***** AUSZUG ZUM LESEN
# Leiseste Ringe?



## fischbär (3. Mai 2016)

Hallo,

was sind Eure Favoriten an Ringen was eine geringe Lautstärke angeht. Im Nachbarthread meinten ja einige, Fuji Alconite wäre leiser als Fuji SIC. Was ist da so der allgemeine Konsensus? Sind die Alps besser oder schlechter? Und American Tackle?


----------



## grubenreiner (3. Mai 2016)

*AW: Leiseste Ringe?*

Ich denke die Frage hat einen fehlenden Faktor: die Schnur.
Meiner beobachtung nach sind manche Ringe mit der einen schnur lauter, mit der anderen leiser, ein wieder anderer Ring kann aber bei den beiden Schnüren wieder komplett andersrum reagieren.


----------



## Fr33 (3. Mai 2016)

*AW: Leiseste Ringe?*

Grubenrainer hat schon Recht. Es ist immer ne Kombi aus Schnur (Geflecht), Blank und Ringeinlage.
**********
Welchen fehlenden Faktor nennt grubenreiner im Forumsthread über leise Ringe? Die anschließenden Zeilen sind vom Auszug getrenntes Material.
***** AUFGELISTETE ZEILEN
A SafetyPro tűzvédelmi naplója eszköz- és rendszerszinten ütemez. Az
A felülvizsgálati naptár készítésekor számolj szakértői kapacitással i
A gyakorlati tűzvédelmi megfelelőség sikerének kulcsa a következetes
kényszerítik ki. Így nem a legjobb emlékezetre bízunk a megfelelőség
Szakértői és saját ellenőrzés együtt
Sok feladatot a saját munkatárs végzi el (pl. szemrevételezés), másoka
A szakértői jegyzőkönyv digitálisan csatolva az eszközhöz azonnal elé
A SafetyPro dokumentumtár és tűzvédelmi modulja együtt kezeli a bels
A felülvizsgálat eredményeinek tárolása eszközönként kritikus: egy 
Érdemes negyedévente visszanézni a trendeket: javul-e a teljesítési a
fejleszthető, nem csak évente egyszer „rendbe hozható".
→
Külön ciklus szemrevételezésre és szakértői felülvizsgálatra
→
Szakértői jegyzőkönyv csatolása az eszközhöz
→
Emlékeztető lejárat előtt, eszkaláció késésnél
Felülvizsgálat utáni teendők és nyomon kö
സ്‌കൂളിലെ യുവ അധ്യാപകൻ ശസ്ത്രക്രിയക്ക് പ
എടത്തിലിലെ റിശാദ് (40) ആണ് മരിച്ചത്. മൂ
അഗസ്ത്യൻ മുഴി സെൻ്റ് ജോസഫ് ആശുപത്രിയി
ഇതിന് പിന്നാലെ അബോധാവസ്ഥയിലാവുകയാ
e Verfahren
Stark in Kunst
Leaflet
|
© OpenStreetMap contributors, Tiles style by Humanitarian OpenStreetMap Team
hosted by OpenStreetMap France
**********
LÖSUNG :: Die Schnur.